Türkiye’de araştırmaya katılanların %43’ü siyaset alanında cinsiyet eşitliğinin kesinlikle veya kısmen başarıldığına inanıyor. Diğer yandan, %51’i siyaset alanında cinsiyet eşitliğinin kesinlikle veya hiç başarılmadığını düşünüyor. Bu sonuçlardan, Türkiye’deki siyaset alanında cinsiyet eşitliğine ilişkin farkındalığın artırılması ve daha adil politikaların uygulanması için ciddi bir çaba sarf edilmesi gerektiği anlaşılıyor.
“Evde” cinsiyet eşitliği düşüşte
Araştırma, 2019’da insanların %48’inin ev ortamında toplumsal cinsiyet eşitliğinin sağlandığına inanırken artık yalnızca %40’lık bir kesimin aynı fikre sahip olduğunu gösteriyor.

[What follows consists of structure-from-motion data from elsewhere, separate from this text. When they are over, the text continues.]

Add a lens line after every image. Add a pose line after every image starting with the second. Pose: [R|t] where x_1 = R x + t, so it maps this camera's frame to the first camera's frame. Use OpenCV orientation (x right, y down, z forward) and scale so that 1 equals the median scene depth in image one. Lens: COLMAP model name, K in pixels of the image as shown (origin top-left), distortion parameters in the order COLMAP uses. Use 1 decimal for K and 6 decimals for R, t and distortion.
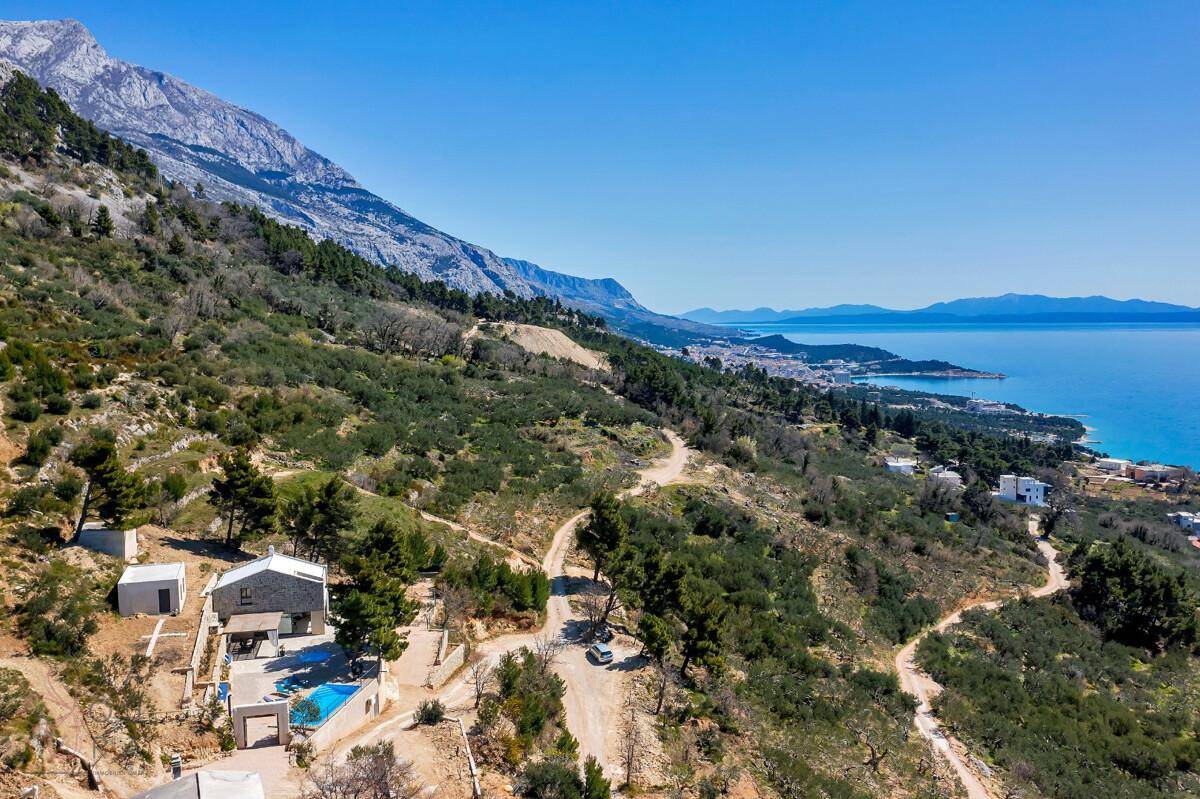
lens RADIAL K [[979.3, 0, 599.9], [0, 979.3, 411.6], [0, 0, 1]] dist [-0.021698, 0.006723]
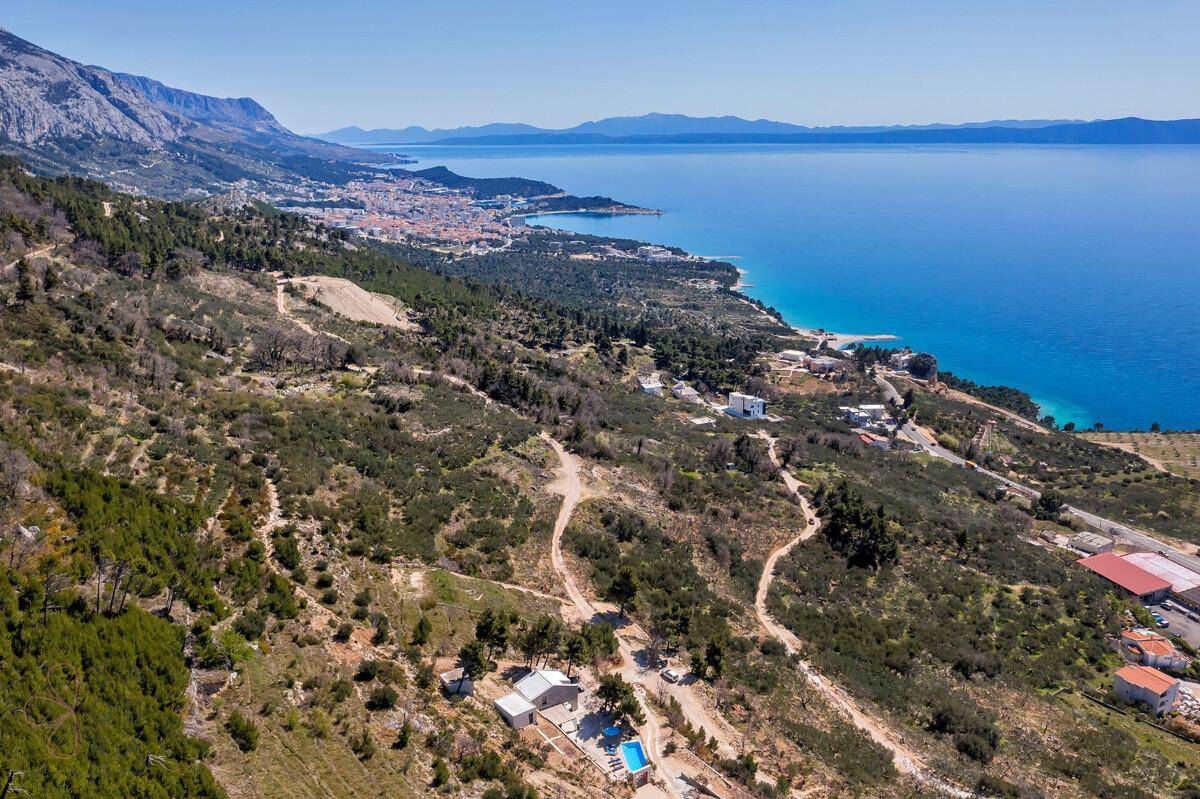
lens RADIAL K [[979.3, 0, 599.9], [0, 979.3, 411.6], [0, 0, 1]] dist [-0.021698, 0.006723]
pose [[0.942605, -0.090794, 0.321330, -0.365631], [0.034276, 0.983549, 0.177363, -0.314350], [-0.332147, -0.156169, 0.930210, -0.329258]]
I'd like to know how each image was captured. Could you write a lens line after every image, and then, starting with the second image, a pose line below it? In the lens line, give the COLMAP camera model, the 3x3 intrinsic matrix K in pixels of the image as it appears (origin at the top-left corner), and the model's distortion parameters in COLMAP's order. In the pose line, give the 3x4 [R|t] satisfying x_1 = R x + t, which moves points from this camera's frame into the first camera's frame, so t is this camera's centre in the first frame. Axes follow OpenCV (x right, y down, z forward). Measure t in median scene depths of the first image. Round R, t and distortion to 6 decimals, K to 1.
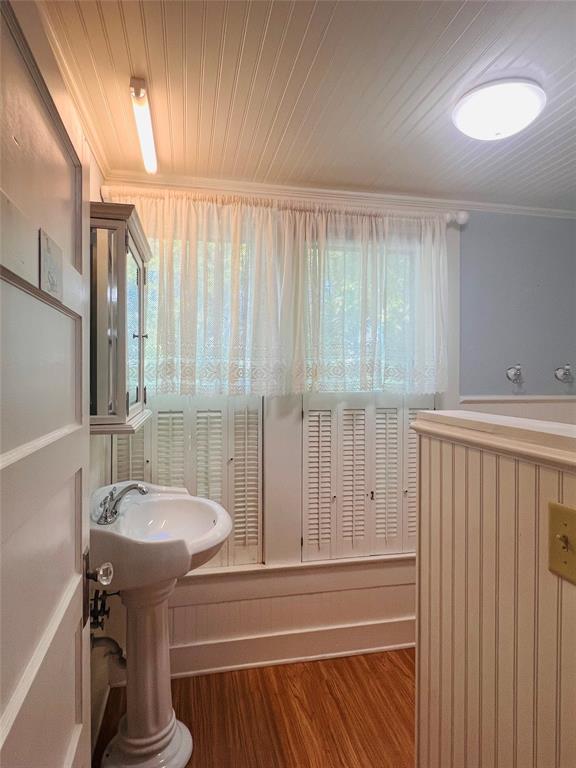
lens RADIAL K [[455.8, 0, 287.4], [0, 455.8, 382.6], [0, 0, 1]] dist [0.000212, 0.000175]
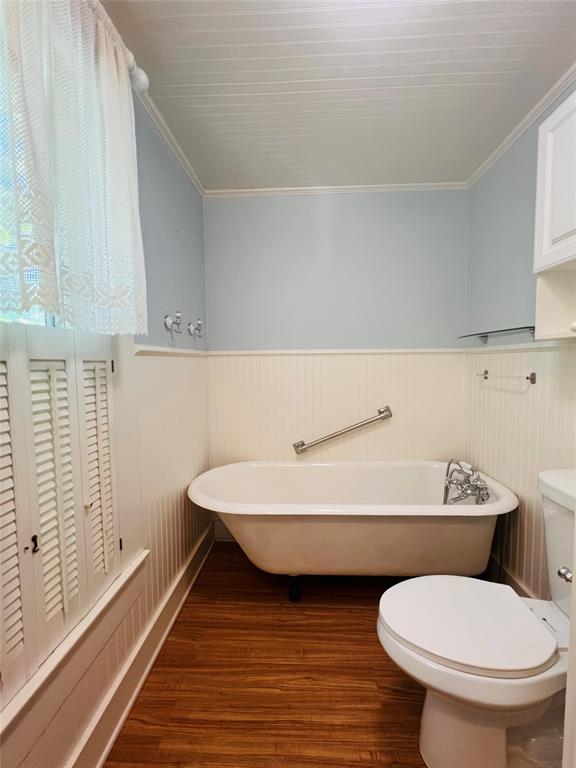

Türkiye’de “ev içinde” cinsiyet eşitliği konusunda katılımcıların yüzde 53’ü kesinlikle ve bir dereceye kadar başarıya ulaşıldığını düşünüyor. Kadın ve erkekler arasında bu konuda olumlu düşünenlerin oranında yine belirgin bir farklılık ortaya çıkıyor; ev içinde toplumsal cinsiyet eşitliğine ulaşıldığını ve bir dereceye kadar ulaşıldığını düşünen erkeklerin oranı %58 iken bu oran kadınlarda %48’lere geriliyor. Bununla birlikte, katılımcıların yüzde 41’i ev içinde cinsiyet eşitliğinin başarılamadığını ya da hiç başarılamadığını ifade ediyor.
Araştırma künyesi: Çalışmada 39 ülkede 33,866 kişiyle görüşüldü. Araştırma Türkiye’de 20 – 26 Ocak 2024 tarihleri arasında CATI (Bilgisayar Destekli Telefon Görüşmesi) yöntemiyle 523 kişi arasında gerçekleştirildi.